The two existing typhoid vaccines do not provide long-lasting immunity and are not approved for children younger than two years old, whereas the new typhoid conjugate vaccine (TCV) is approved by WHO for use in children from the age of six months.
Results of the study, published November in The Lancet Global Health, showed that following immunization with TCV the incidence of typhoid fever dropped to 72 cases per 100,000 person-years (a statistical way to express incidence rate which take into account the number of people in the study and the amount of time each spent in the study) among participants of the study conducted in Lalitpur, Nepal.
In comparison, the incidence of typhoid fever was 342 per 100,000 person-years for participants given a vaccine against bacterial meningitis (MenA vaccine), instead of TCV. Conjugate vaccines combine weak and strong antigens—substances which cause the body to create an immune response—to increase immunity.
Trials conducted between November 2017 and April 2018 involved researchers administering a single dose of typhoid conjugate vaccine to 10,005 participants and a single dose of MenA to another 10,005 participants (aged nine months to 16 years). Against 13 confirmed cases of typhoid fever in those given TCV there were 62 confirmed cases of typhoid fever in those given MenA by April 2020.
"The protective efficacy of TCV was 83.4 [percent] in the first 12 months of follow-up compared with 73.0 [percent] after the first year," the researchers reported in their research paper. "There were eight deaths, three in the TCV group and five in the MenA group over the study period."
They said those who developed typhoid fever despite immunization had fever for a shorter duration, suggesting that the vaccine reduces the severity of the disease, adding: "TCV will not only prevent typhoid fever, as suggested by our study, but might help control of antimicrobial resistance."
Although typhoid can be treated with antibiotics, increasing resistance to various antibiotics is making treatment more complicated, says the WHO.
Buddha Basnyat, an author of the study and director of the Oxford University Clinical Research Unit, Patan Academy of Health Sciences, Nepal, tells SciDev.Net that "there is now firm evidence to use an effective vaccine against a biblical scourge, typhoid fever."
"Having a vaccine that is highly efficacious in children will significantly reduce the burden of typhoid," says Amesh Adalja, senior scholar at the Johns Hopkins Center for Health Security in the US. "These results are promising and show a path forward to better control of typhoid."

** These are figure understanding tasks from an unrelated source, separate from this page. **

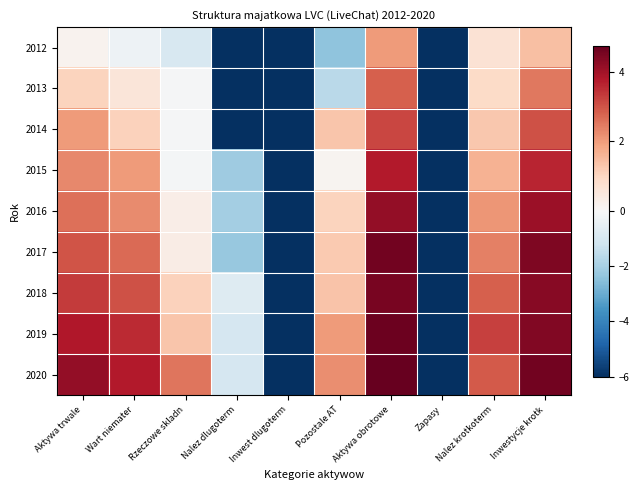

What is the maximum value shown in the chart?

4.7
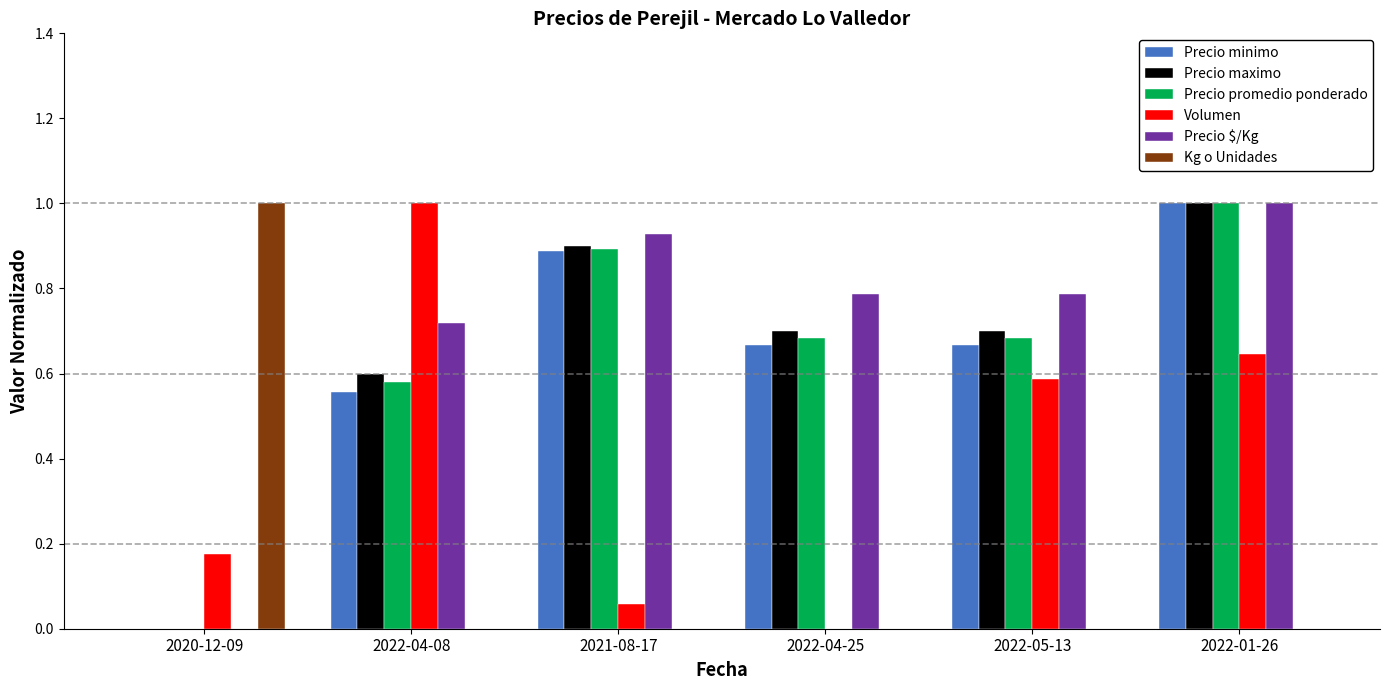

Is the value of Precio maximo at 2022-04-25 greater than the value of Kg o Unidades at 2022-01-26?

Yes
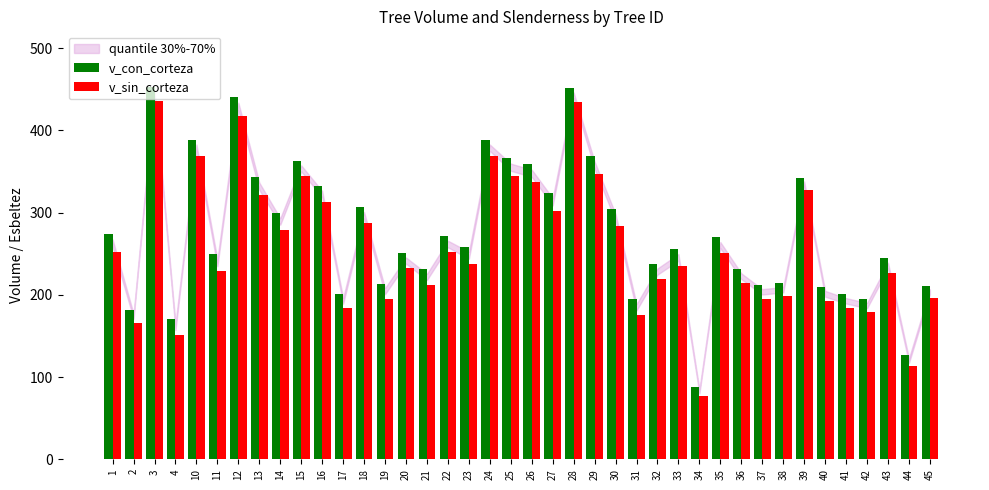

Is it true that v_sin_corteza equals 192.6 at 40?

True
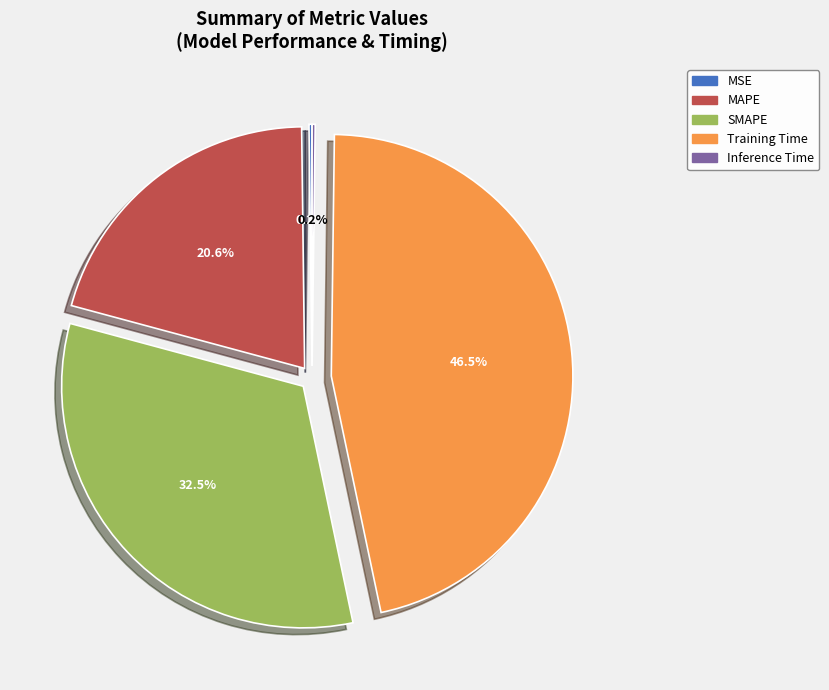

Which category has the biggest portion of the pie?

Training Time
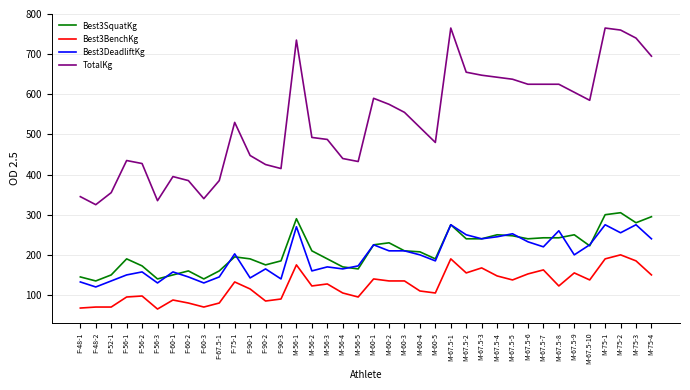

Where is the first local maximum for Best3DeadliftKg?

F-56-2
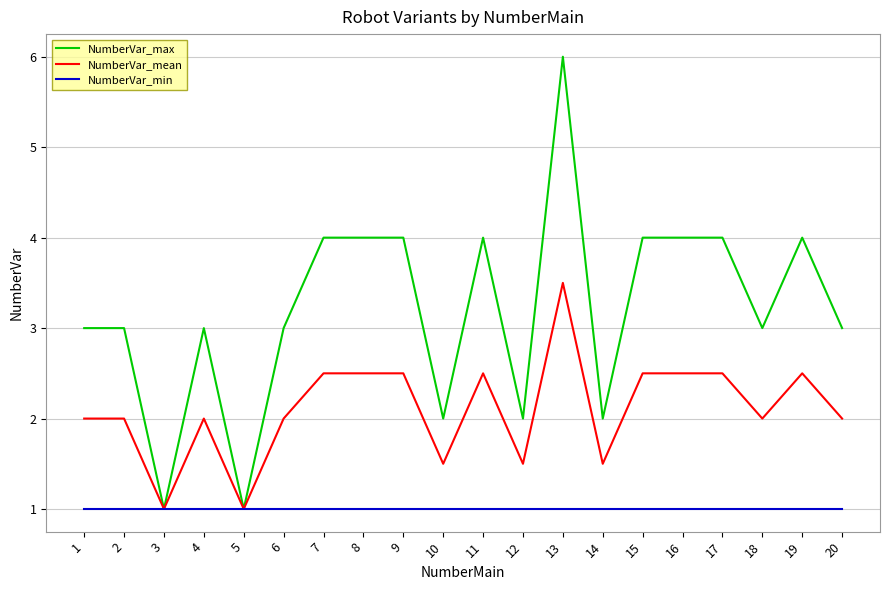

Reading left to right, list all the values displayed in this chart.

NumberVar_max: 3.0	3.0	1.0	3.0	1.0	3.0	4.0	4.0	4.0	2.0	4.0	2.0	6.0	2.0	4.0	4.0	4.0	3.0	4.0	3.0
NumberVar_mean: 2.0	2.0	1.0	2.0	1.0	2.0	2.5	2.5	2.5	1.5	2.5	1.5	3.5	1.5	2.5	2.5	2.5	2.0	2.5	2.0
NumberVar_min: 1.0	1.0	1.0	1.0	1.0	1.0	1.0	1.0	1.0	1.0	1.0	1.0	1.0	1.0	1.0	1.0	1.0	1.0	1.0	1.0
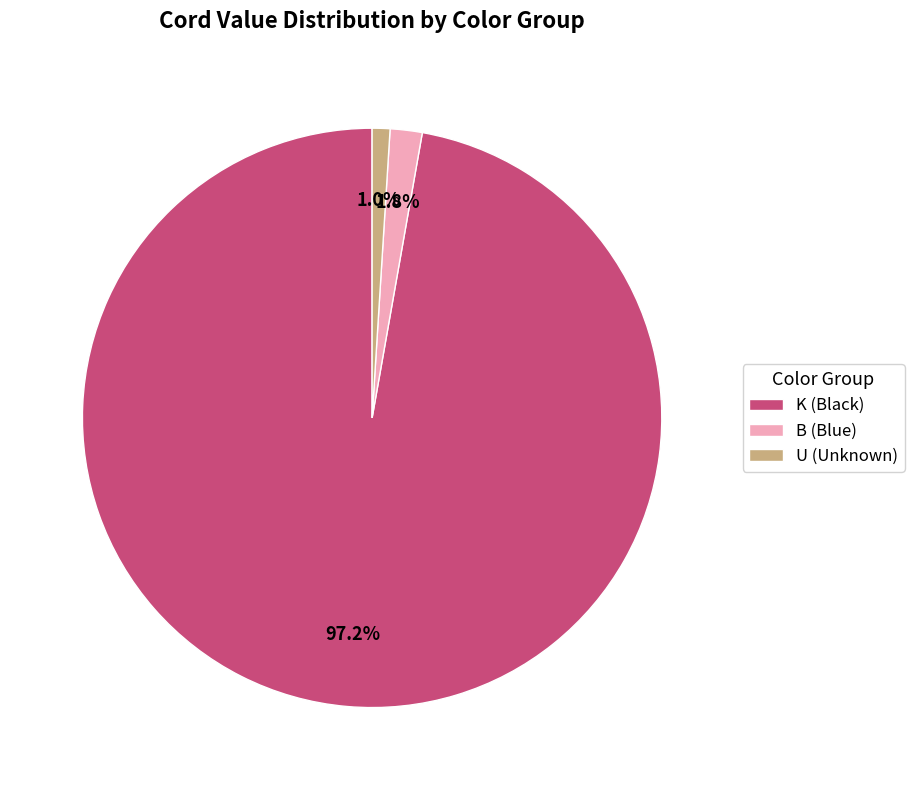

How many slices are in this pie chart?

3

According to the researchers, South Asia is a flashpoint for typhoid fever with an incidence of more than 500 per 100,000 person-years. "Nepal is starting a typhoid vaccination campaign for children in the first quarter of 2022—India, Bangladesh and others should also strongly consider doing likewise to help their citizens," says Basnyat.
Asma Binte Aziz, a research scientist at the Epidemiology, Public Health, Impact unit of the International Vaccine Institute (IVI) in Seoul, tells SciDev.Net that the trial results suggest that the vaccine (TCV) should be included in routine immunization in Nepal "as TCV offers proven advantages over earlier typhoid vaccines—smaller dose and longer protection."